> [WORK TASK]:
Write the next part of the Olympic Steel letter to the Securities and Exchange Commission below, starting right after its last sentence.

> [EXCERPT]:
CORRESP 1 filename1.htm zeus20180103_corresp.htm

 

 

 

January 4, 2018

 

CORRESPONDENCE FILING VIA EDGAR

 

Securities and Exchange Commission

100 F Street, N.E.

Mail Stop 3561

Washington, DC 20549

   

Attention:

Melissa Raminpour, Branch Chief

Office of Transportation and Leisure

Beverly A. Singleton

 

Re:

Olympic Steel, Inc.

Form 10-K for the Fiscal Year Ended December 31, 2016

Filed March 2, 2017

Form 10-Q for the Quarterly Period Ended September 30, 2017

Filed November 8, 2017

File No. 000-23320

 

      

Ladies and Gentlemen:

 

Olympic Steel, Inc., an Ohio corporation (the “Company” or “we,” “us” or “our”), is submitting this letter in response to the comment letter from the staff (the “Staff”) of the Securities and Exchange Commission (the “Commission”), dated December 20, 2017 (the “Comment Letter”), with respect to the Company’s Annual Report on Form 10-K for the year ended December 31, 2016 (the “Form 10-K”) and the Company’s Quarterly Report on Form 10-Q for the quarterly period ended September 30, 2017 (the “Form 10-Q”).

> [THE DATA]:
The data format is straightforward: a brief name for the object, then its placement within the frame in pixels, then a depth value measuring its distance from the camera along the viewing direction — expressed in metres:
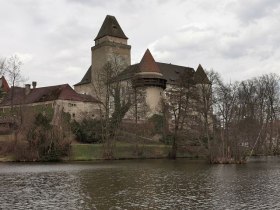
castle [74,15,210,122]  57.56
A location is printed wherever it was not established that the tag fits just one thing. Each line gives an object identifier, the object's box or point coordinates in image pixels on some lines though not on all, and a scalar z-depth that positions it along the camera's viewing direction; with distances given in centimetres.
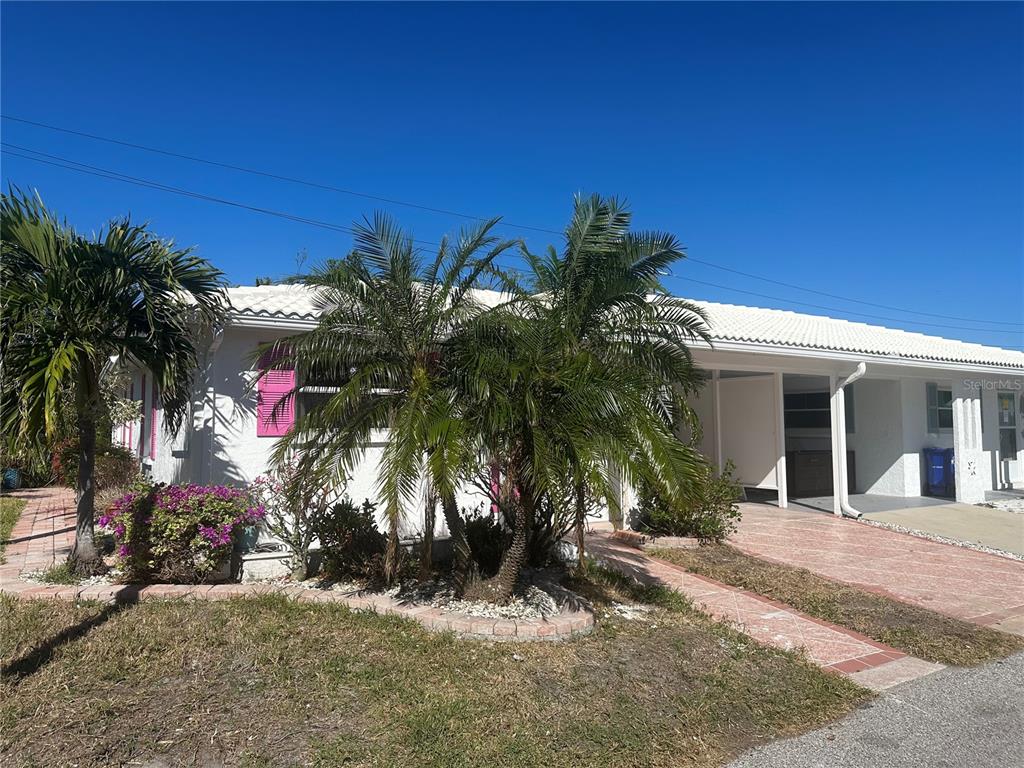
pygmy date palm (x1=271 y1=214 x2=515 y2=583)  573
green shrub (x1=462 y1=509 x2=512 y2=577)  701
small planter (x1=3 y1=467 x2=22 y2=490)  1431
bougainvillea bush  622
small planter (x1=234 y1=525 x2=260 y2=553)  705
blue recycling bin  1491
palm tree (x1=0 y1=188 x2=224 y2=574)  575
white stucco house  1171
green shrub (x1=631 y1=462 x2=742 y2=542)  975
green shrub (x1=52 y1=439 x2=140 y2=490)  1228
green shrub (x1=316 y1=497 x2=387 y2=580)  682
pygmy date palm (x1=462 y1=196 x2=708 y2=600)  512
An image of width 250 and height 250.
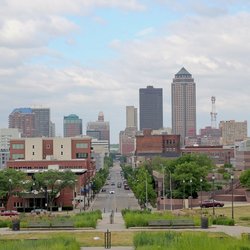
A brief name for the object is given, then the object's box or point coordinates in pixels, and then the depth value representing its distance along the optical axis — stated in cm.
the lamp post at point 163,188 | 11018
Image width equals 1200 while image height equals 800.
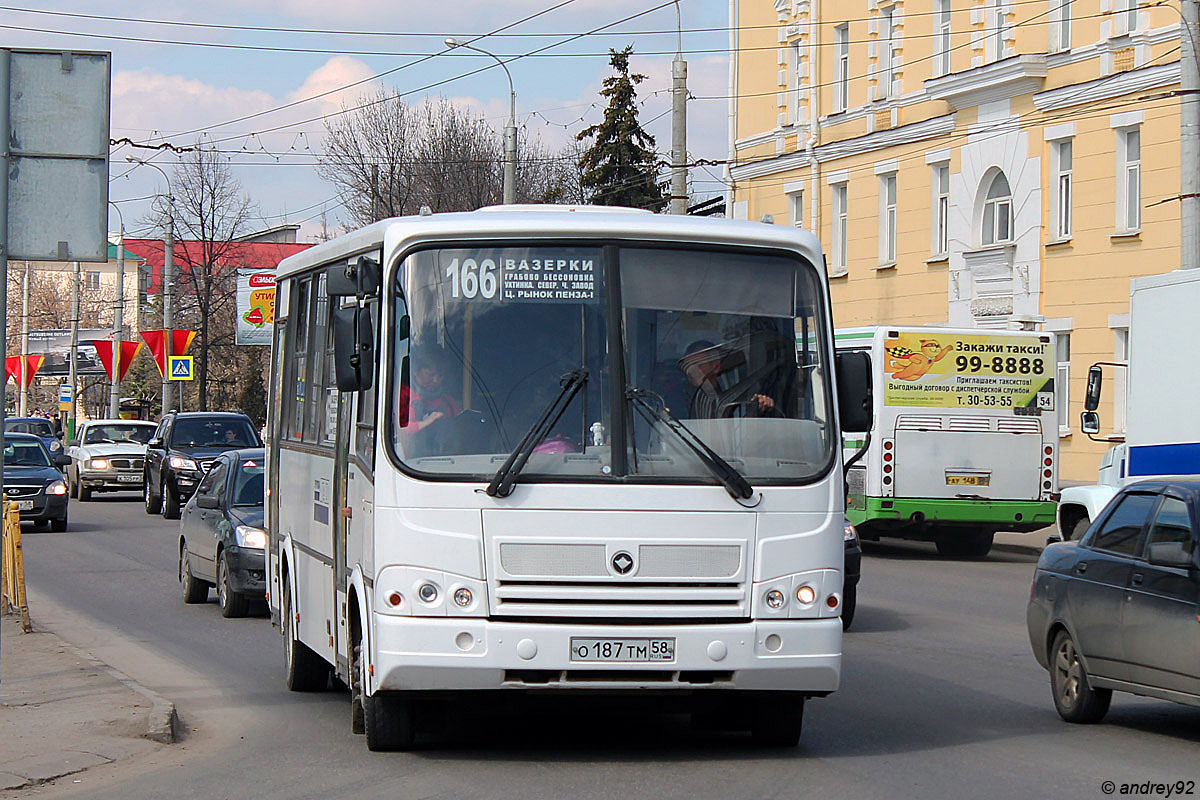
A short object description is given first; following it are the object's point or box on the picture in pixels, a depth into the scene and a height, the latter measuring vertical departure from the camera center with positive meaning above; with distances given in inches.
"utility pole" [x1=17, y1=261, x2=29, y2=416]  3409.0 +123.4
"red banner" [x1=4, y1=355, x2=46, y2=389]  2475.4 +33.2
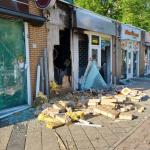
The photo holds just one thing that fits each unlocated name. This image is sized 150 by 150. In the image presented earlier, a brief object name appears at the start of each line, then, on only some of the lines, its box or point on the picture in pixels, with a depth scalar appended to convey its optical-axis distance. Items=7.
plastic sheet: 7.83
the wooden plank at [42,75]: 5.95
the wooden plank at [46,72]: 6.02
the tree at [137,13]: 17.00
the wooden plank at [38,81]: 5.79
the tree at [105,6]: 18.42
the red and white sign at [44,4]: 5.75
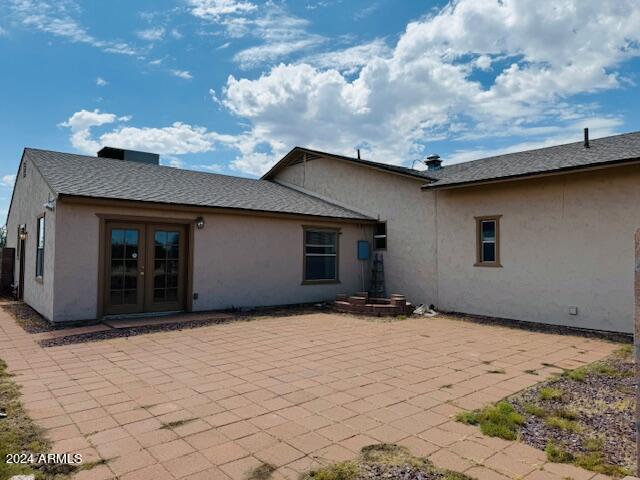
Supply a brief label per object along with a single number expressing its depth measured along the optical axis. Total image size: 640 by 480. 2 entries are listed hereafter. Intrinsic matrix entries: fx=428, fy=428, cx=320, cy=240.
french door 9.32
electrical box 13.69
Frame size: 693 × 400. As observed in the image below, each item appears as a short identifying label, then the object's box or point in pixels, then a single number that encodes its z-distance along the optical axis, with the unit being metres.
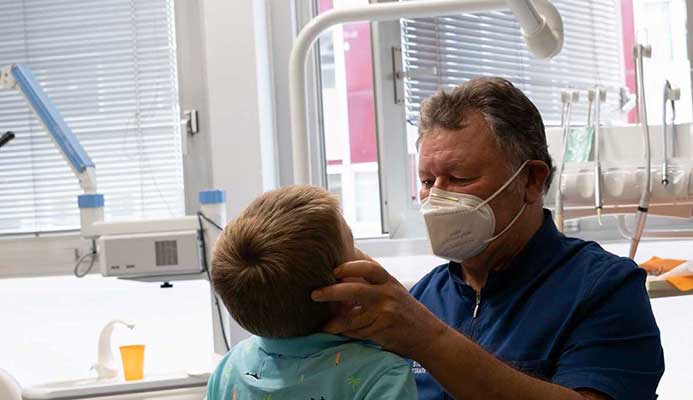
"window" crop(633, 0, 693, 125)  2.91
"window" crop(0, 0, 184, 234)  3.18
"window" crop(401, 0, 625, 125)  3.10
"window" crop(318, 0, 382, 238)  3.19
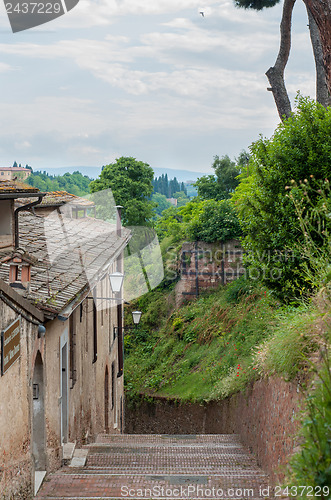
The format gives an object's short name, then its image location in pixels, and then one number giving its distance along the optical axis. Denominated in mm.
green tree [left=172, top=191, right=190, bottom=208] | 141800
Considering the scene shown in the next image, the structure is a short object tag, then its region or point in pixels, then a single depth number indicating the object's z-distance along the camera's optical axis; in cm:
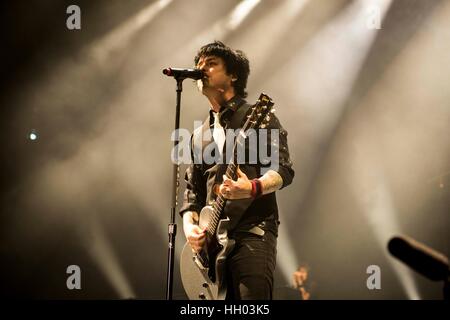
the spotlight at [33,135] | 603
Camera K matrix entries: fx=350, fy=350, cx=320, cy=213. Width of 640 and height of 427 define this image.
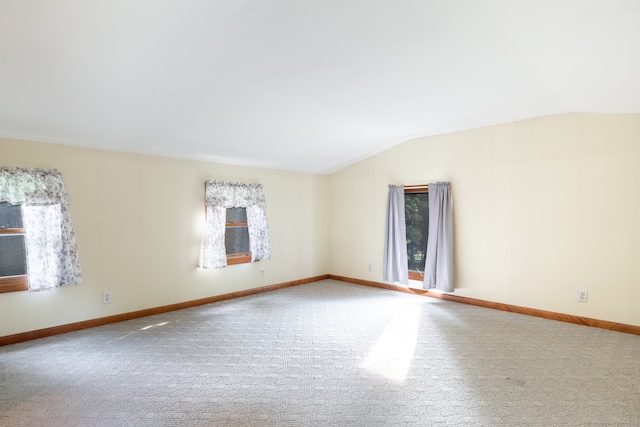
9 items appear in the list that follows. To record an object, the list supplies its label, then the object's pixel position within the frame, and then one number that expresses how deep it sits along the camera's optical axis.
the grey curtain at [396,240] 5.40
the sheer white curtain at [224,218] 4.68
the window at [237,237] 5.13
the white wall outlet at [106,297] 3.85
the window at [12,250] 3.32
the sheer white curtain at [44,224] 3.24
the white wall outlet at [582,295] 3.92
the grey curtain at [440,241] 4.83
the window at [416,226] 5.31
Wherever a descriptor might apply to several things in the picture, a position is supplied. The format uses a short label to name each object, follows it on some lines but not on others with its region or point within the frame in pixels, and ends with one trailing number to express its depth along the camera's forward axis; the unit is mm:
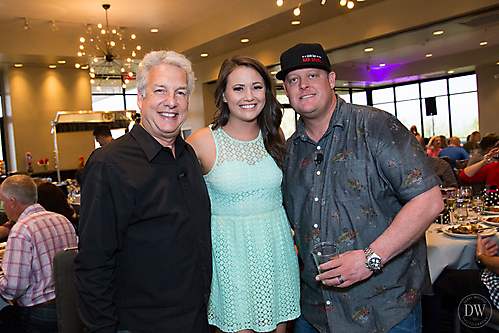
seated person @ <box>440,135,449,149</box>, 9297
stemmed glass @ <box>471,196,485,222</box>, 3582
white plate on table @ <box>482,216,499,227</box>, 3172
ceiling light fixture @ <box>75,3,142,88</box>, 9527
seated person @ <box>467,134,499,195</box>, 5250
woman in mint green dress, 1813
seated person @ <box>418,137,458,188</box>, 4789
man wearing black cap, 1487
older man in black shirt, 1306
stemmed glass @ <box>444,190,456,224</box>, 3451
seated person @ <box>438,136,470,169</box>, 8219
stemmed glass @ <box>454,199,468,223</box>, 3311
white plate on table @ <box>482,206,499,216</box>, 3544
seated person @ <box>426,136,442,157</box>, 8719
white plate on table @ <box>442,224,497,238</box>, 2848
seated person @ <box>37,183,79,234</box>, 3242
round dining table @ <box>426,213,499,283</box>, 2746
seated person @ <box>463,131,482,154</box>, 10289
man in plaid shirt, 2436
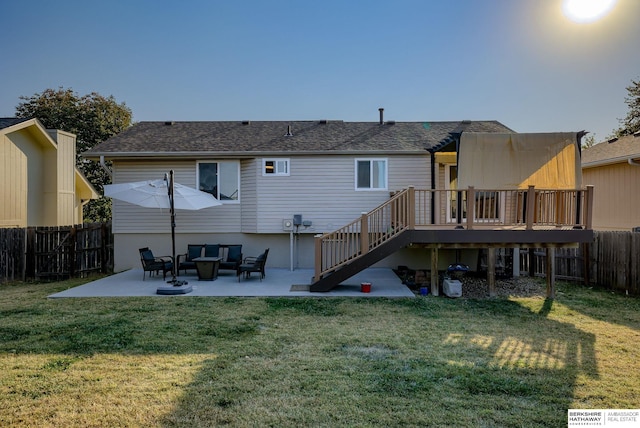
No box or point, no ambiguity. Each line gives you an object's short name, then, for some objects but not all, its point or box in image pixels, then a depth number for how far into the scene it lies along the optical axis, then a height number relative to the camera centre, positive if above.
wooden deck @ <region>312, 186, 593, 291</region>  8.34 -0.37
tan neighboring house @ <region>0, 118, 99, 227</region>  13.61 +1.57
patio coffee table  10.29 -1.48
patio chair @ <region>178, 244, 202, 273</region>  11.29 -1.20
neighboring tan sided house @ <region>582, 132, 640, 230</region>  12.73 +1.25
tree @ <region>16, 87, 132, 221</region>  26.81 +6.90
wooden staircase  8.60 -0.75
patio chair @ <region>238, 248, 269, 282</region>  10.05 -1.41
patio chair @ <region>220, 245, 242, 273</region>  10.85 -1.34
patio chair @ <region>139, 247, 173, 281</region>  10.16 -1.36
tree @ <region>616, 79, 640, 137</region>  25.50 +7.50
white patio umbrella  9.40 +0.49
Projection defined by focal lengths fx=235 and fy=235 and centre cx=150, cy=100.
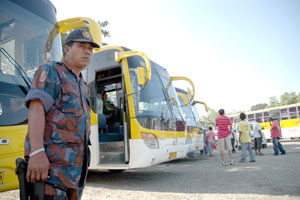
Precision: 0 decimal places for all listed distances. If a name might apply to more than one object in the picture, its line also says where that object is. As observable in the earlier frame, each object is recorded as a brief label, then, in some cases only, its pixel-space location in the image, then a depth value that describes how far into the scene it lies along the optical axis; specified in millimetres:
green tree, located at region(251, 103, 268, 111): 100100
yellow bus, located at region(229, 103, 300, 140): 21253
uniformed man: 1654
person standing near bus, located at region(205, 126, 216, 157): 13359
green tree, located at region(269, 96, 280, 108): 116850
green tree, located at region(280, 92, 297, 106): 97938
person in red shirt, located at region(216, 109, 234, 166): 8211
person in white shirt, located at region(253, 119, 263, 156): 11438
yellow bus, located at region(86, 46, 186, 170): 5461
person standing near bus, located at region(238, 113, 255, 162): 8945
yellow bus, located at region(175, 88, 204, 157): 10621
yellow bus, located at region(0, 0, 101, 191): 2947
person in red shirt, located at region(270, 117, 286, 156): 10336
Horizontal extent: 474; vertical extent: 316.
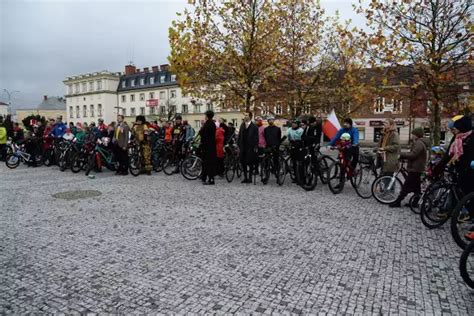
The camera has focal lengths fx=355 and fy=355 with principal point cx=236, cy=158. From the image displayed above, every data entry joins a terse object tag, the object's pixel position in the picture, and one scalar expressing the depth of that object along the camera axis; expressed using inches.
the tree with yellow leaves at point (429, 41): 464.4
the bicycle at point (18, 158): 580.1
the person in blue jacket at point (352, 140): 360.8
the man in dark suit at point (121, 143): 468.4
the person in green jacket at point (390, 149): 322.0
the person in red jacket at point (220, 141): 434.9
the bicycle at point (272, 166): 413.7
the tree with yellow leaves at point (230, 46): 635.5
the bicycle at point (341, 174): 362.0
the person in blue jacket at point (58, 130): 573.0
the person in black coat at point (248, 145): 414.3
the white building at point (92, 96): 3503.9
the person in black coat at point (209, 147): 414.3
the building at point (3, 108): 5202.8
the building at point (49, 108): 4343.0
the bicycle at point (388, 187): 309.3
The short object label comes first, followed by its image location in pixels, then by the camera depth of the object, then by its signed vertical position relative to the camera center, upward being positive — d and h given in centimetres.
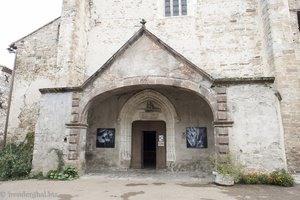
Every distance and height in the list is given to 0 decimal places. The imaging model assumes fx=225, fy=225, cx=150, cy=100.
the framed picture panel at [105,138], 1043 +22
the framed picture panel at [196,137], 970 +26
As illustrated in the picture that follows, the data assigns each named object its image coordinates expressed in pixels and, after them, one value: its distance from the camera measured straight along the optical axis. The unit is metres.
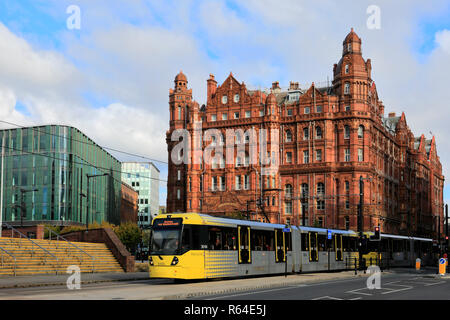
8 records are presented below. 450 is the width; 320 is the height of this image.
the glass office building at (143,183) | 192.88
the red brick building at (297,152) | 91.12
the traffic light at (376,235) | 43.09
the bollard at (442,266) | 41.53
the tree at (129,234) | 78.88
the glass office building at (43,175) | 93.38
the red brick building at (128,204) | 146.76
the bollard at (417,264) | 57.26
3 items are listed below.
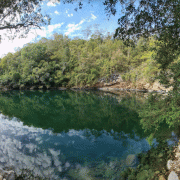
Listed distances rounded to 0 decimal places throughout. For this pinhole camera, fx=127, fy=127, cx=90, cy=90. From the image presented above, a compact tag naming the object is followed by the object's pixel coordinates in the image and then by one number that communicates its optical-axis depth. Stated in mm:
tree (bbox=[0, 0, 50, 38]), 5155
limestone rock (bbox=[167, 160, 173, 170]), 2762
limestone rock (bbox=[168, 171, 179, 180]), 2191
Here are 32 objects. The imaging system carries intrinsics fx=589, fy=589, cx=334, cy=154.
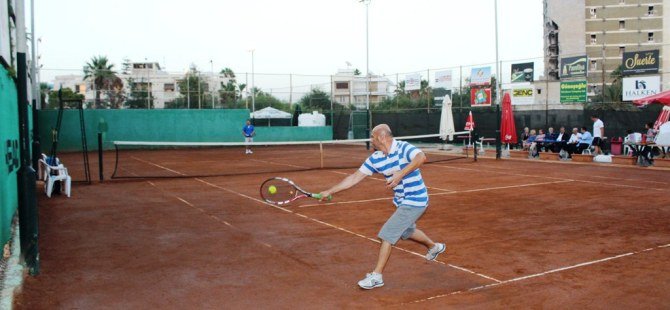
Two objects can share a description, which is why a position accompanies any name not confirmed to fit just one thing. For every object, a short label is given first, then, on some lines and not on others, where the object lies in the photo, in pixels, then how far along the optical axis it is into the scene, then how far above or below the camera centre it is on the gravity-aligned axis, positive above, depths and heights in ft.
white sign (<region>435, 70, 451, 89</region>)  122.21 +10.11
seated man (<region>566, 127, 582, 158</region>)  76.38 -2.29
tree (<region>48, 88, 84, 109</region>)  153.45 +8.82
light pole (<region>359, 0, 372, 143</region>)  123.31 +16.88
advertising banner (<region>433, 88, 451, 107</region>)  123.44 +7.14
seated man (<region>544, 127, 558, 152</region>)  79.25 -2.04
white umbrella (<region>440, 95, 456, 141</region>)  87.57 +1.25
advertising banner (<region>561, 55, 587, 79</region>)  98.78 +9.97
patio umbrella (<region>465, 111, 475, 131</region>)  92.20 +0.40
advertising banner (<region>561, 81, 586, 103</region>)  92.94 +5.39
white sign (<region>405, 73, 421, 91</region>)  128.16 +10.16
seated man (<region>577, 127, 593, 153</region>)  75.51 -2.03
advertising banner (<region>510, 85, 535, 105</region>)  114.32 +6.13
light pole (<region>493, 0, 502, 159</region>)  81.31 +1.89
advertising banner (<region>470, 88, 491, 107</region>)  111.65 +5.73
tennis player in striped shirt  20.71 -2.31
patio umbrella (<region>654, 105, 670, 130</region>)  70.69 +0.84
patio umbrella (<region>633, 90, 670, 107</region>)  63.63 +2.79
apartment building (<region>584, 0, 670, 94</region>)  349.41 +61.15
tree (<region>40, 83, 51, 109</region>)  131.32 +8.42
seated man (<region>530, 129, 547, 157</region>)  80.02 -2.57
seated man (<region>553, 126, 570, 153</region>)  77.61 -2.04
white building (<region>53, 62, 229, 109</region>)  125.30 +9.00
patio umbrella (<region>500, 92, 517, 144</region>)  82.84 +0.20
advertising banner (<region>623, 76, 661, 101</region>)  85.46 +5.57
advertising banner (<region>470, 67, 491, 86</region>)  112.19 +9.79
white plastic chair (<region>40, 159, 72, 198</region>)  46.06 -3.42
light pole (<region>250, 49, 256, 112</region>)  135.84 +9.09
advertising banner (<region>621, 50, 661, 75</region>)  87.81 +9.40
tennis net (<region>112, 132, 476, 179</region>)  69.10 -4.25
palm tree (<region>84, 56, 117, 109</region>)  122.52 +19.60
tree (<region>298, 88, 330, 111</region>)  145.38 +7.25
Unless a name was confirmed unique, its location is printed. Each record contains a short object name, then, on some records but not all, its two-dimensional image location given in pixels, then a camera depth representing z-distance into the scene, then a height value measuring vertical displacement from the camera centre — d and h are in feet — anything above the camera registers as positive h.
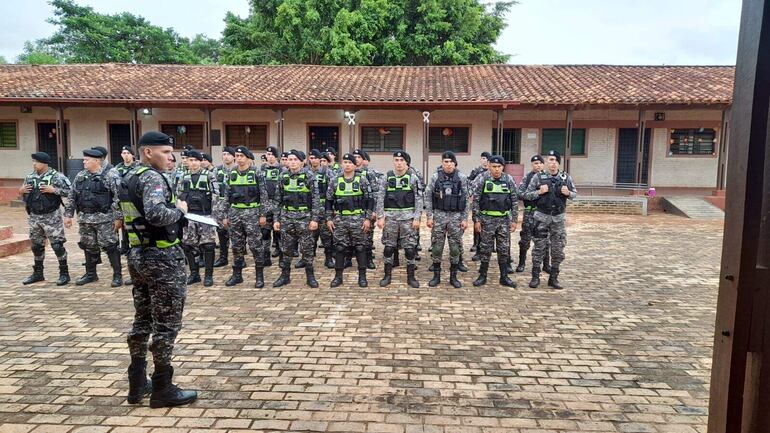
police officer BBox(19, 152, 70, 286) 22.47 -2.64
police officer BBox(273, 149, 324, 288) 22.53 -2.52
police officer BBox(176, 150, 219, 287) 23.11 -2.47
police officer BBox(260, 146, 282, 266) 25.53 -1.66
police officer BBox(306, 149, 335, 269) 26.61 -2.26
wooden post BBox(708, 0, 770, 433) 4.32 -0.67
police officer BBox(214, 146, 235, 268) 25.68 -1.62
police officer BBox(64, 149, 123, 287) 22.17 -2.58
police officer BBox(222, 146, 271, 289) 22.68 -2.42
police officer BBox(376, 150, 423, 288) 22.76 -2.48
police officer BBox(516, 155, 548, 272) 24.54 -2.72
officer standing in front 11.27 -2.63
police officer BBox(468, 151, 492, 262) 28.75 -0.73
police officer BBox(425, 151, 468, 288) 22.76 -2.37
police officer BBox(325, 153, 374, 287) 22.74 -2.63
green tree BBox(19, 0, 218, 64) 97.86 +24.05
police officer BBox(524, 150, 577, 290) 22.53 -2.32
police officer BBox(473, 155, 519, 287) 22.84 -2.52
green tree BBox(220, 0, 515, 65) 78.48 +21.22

> [RESULT]:
Below are the Company’s responses. For the convenience of the Staff, the Company has repeated each of the Staff’s comments before the corresponding response.

 

Form 10-K for the Fiscal Year Ended December 31, 2016

 

Management’s Discussion and Analysis

 

Critical Accounting Policies, page 43

 

1.

Given that inventory is your most significant asset, cost of materials sold is the largest operating cost and both cost of materials purchased and average selling prices of your products fluctuate based on prevailing market prices of metal, please update your Inventory Valuation disclosure for the adoption of ASU No. 2015-11, Simplifying the Measurement of Inventory. To the extent your financial statements for the quarters ended March 31, 2017, June 30, 2017 and September 30, 2017 do not reflect the measurement of lower of cost or net realizable value in valuing inventories, please revise, as ASU No. 2015-11 was effective for your first quarter of fiscal year 2017. Please advise and provide your proposed revision to the financial statements and related disclosures, as appropriate.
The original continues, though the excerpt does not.